Habiter mieux : "Ce fut long mais ce fut utile"

Troisième priorité, l'accélération de la lutte contre la précarité énergétique, incarnée par le programme Habiter mieux (voir notre article du 1er octobre ci-contre). "Les gains de performance thermique sont au rendez-vous. On peut cependant regretter que le nombre de ménages aidés progresse lentement et que les objectifs annoncés dans le passé - sûrement de façon un peu imprudente - ne soit pas atteints", a déclaré la ministre. "Je ne sous-estime pas le temps qui a été nécessaire pour conclure les partenariats locaux avec les conseils généraux, avec les collectivités. Ce fut long mais ce fut utile", a-t-elle ajouté.

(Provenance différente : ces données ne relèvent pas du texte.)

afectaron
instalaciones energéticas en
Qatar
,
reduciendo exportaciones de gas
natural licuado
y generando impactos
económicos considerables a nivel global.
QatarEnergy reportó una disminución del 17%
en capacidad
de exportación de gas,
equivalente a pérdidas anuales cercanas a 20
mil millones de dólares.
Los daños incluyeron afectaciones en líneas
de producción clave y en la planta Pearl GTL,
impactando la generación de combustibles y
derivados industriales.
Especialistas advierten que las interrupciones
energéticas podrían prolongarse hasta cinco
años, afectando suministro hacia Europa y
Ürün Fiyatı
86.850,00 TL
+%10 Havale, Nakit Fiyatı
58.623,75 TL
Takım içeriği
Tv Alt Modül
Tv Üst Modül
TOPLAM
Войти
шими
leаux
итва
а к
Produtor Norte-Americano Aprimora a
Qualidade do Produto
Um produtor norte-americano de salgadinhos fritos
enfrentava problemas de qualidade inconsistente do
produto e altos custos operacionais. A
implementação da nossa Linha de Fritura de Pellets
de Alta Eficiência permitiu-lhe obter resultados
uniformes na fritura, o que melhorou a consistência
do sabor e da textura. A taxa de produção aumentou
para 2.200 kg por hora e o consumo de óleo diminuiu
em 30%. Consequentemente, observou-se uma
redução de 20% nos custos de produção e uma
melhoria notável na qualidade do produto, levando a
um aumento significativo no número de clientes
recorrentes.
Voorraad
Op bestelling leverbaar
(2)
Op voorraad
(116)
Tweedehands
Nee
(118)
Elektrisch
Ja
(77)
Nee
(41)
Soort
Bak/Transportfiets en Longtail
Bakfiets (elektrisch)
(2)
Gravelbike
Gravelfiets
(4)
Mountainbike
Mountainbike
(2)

Pour "passer à la vitesse supérieure", soit un objectif annuel de plus de trente mille ménages sortis de la précarité énergétique, elle suggère : "Sans doute faudra-t-il améliorer les aides, élargir les critères d’éligibilité des ménages, voire ouvrir le dispositif aux propriétaires bailleurs sous certaines conditions."

Des logements privés à loyers maitrisés

L’adaptation des logements à la perte d’autonomie demeure une priorité et ses objectifs "seront considérablement revus à la hausse pour 2013", s'est engagée la ministre.
Cinquième priorité : la production d’un parc de logements à loyers maîtrisés. Une question "difficile", a reconnu la ministre, "car le rôle de la solidarité nationale n’est pas d’aider un propriétaire bailleur à valoriser indûment son patrimoine, mais il n’est pas non plus de laisser sans solution des locataires, souvent les plus modestes, dont le propriétaire n’a pas les moyens d’améliorer le logement". "Les mesures prises en juin par le conseil d’administration, en vue d’assouplir les conditions de financement des travaux d’amélioration, vont dans ce sens", s'est félicitée la ministre, "nous devons poursuivre sur ce travail pour permettre de trouver cet équilibre". "Les bailleurs restent une cible importante pour l'Anah, c'est même notre cible prioritaire dans le cadre de la lutte contre l'habitat indigne", avait auparavant rassuré Dominique Braye, en direction de "certains" qui avaient "mal interprété le nouveau régime d'aides, pensant qu'il ne permettait plus de financer les bailleurs ou ne finançant plus que l'habitat indigne".

"Les tensions sur les lieux d'hébergement sont très fortes"

Enfin, l’action de l’Anah "en faveur de l’humanisation des centres d’hébergement" a été rappelée par la ministre qui a confirmé à cette occasion que "le plan hivernal va être relancé avec un peu avance, car les tensions sur les lieux d’hébergement sont très fortes, parce que l’augmentation des demandes, notamment des familles est pressante." (Voir notre article sur cette annonce dans l'édition de ce jour.) "Nous ne pouvons accepter que des parents et des enfants soient séparés pour la seule et unique raison que les parents n’ont pas les moyens d’avoir un logement", a-t-elle insisté.